‘Nation state’ suppresses migration: Phannenhour

(Photo: World Vision Canada)
(Photo: World Vision Canada)

BY DANIEL PHANNENHOUR

The image of a little boy, dead on a Mediterranean beach, finally brought the tragedy of Syrian refugees into our collective consciousness but the crisis had been developing for years. That visual restored to us a level of sympathy and nobility of purpose that had been diminished in our public life for many years. Our governments, social agencies, and faith communities are now working together to offer refuge to at least 25,000 of these people in need of resettlement.

Such enormous efforts in generosity and hospitality, however, while making all the difference for those whom we will welcome, only lessen by an unfortunate miniscule amount the severity of a global condition that remains persistently dire. There are 42.8 million refugees and displaced people in the world today, of whom the Syrians are currently the most visible minority. Many are fleeing conflict in central East African countries such as Eritrea, Sudan, and South Sudan. Muslims are fleeing threats and persecution in Myanmar. Salvadorian children and youth are fleeing renewed gang violence in that impoverished and struggling Central American nation.
On the other hand, human migration often generates some of our greatest and most resilient cultural and spiritual traditions. For example, the migration of the Hebrew people from the Fertile Crescent in Iraq to the Nile Valley in Egypt is the formative event of the Hebrew Bible and all of its subsequent commentaries, including the Christian New Testament. Humans, it seems, have a tendency to migrate, and when they do, they usually bring with them equal measures of oppression and creativity, suspicion and progress.Our current social and political organization, however, with its emphasis on preserving order, stability, and coherence within a nation state, suppresses migration, and makes it an unusual, onerous, and dangerous undertaking. The modern nation state that arose after the French Revolution is designed to further the accumulation of capital investment necessary for industrialization. Nations were constructed on the basis of language and ethnicity to allow people who shared in the same cultural values to also share in the wealth and progress that their collective efforts and investments would produce. Nation states could make rules and order societies so that wealth might accumulate and be employed in a productive and orderly basis. Every nation established, or aspired to establish, a state of its own so that it could develop and benefit from a national economy.

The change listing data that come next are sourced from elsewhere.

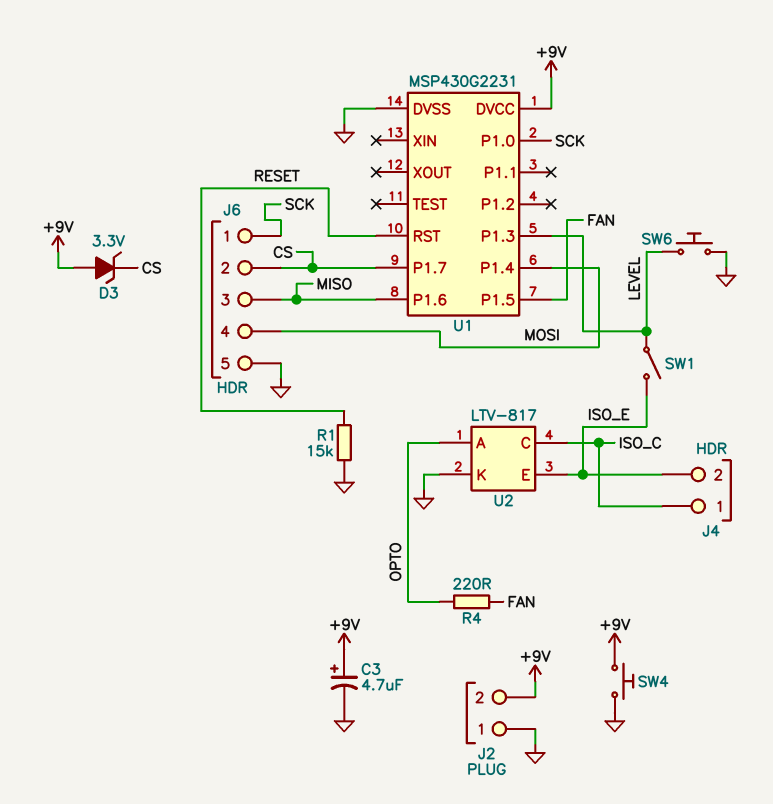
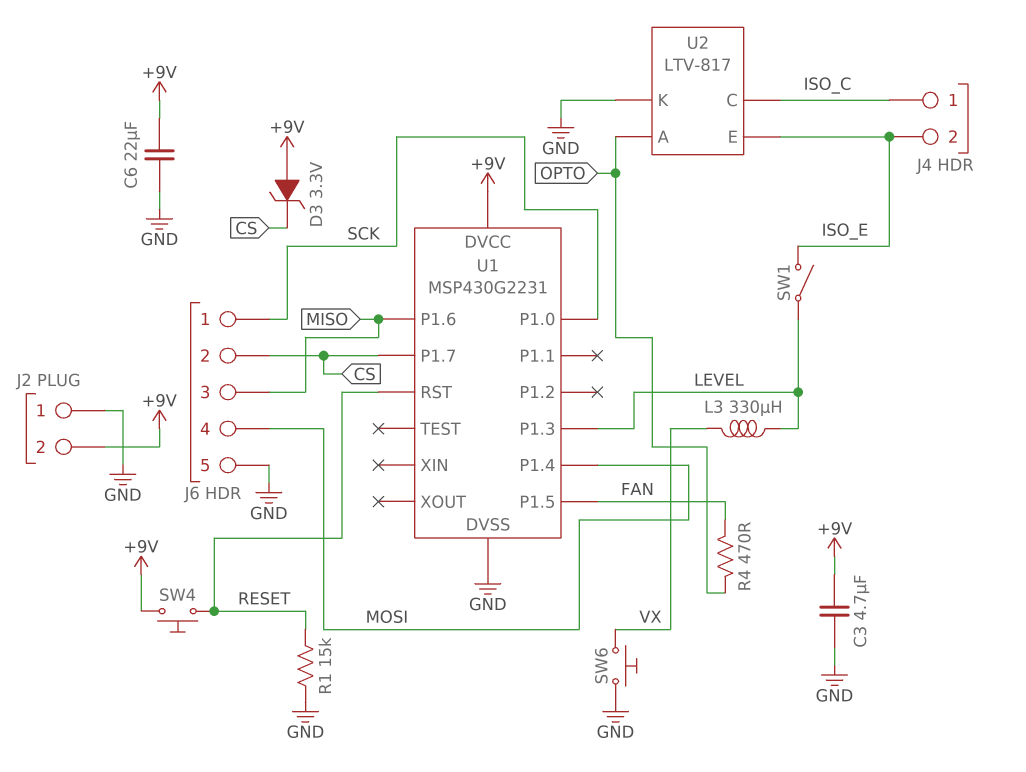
C3: 4.7uF (plus +9V, minus GND) -> 4.7uF (+9V, GND)
C6: none -> 22uF (+9V, GND)
L3: none -> 330uH (LEVEL, VX)
R4: 220 (FAN, OPTO) -> 470 (FAN, OPTO)
SW4: button (+9V, GND) -> button (+9V, RESET)
SW6: button (GND, LEVEL) -> button (GND, VX)

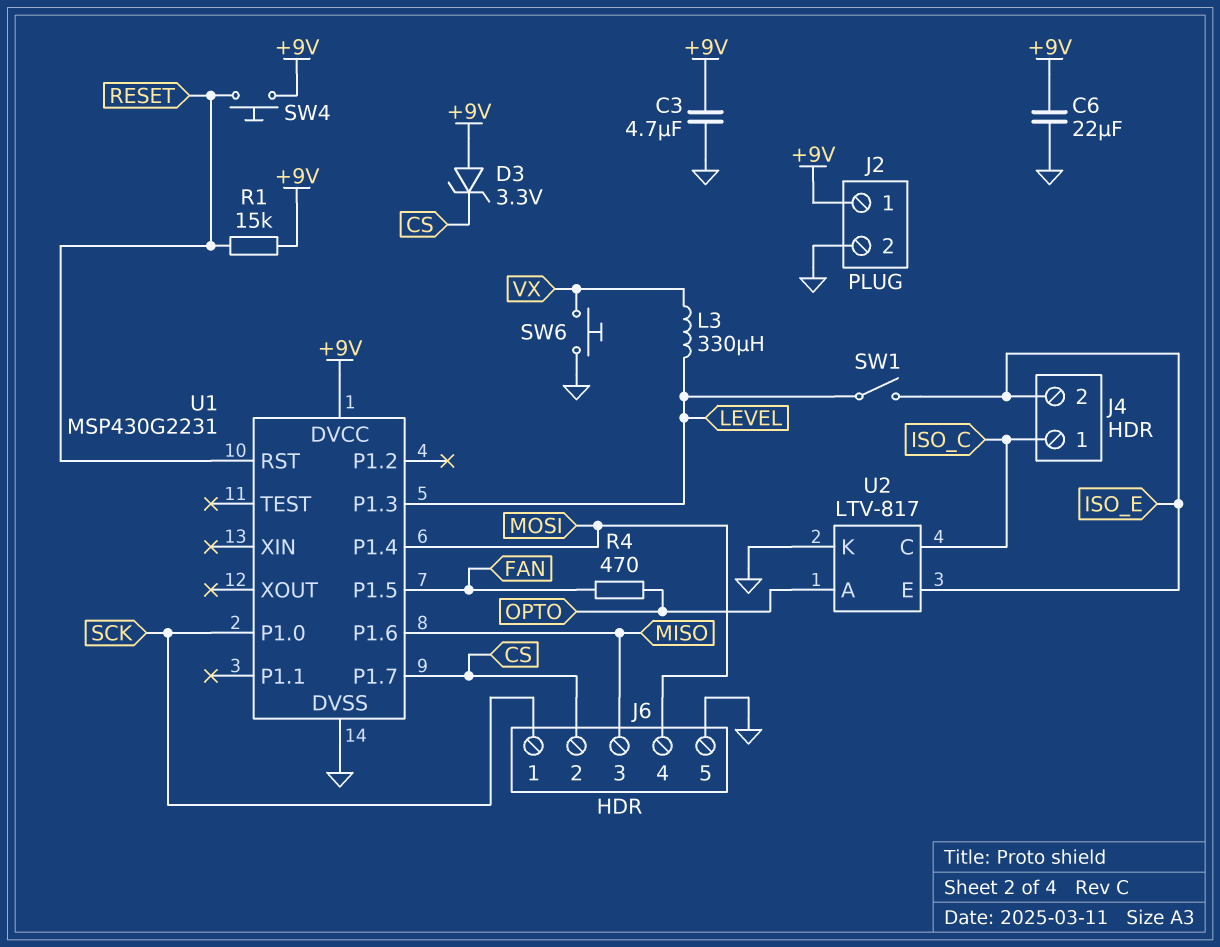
J2 pin 1: GND -> +9V
J2 pin 2: +9V -> GND
R1: 15k (GND, RESET) -> 15k (+9V, RESET)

This promise of prosperity, though, came with a cost. The nation state locked everyone into a certain identity, and bound them to residency in a certain place, whether they identified with their particular nation or not. Many conflicts today continue to fester because nations and states are not properly aligned.

Technological and organizational advances in the late 20th century have undermined the coherence of national economies in favour of one global interconnected economy. The accumulation of capital in one nation does not necessarily serve the interests of that state or of its citizens. Each new trade deal that has been signed has gained ever greater freedom for investment capital to roam the world in search of the best possible returns. Capital is free to exploit any attractive investment opportunity with little concern for the consequences of social well-being that was once guaranteed, if imperfectly, by the nation state.

This imbalance between the opportunities for capital and the needs of people makes migration a necessity of survival for many people. People who possess specific skills required by capital can find migration to be relatively effortless and rewarding while those marginalized by the process of global capital accumulation often find migration to be difficult, disorganized, and disruptive. It is discouraged and suppressed by nation states that resort to lining their borders with physical as well as bureaucratic walls and barriers. Most people, therefore, are forced to migrate illegally or out of dire necessity. Charitable, religious, and social service agencies can mitigate the most difficult and dangerous consequences of this haphazard and irresponsible approach to migration, but suppressing migration and making it into a never-ending series of crises is not serving the development of our collective humanity.

Is it time for us to reconceptualize our shared human identity beyond the cultural, linguistic, and religious restrictions of the nation state? Can we find a new order that would allow people to move about in this world in a freedom equal to that enjoyed by investment capital? Would such an order enable us to identify more fully with each other across our differences, and work together to ensure our global collective survival and prosperity? How do we get to where each of us belongs?


Daniel Phannenhour (Pastor Dan) is an unretired Lutheran pastor and father to three lovely young women. He currently lives with his wife in the Oakville parsonage, and is exploring new ways of embodying the Christian faith while celebrating the multicultural and multifaith diversity of our community and nation.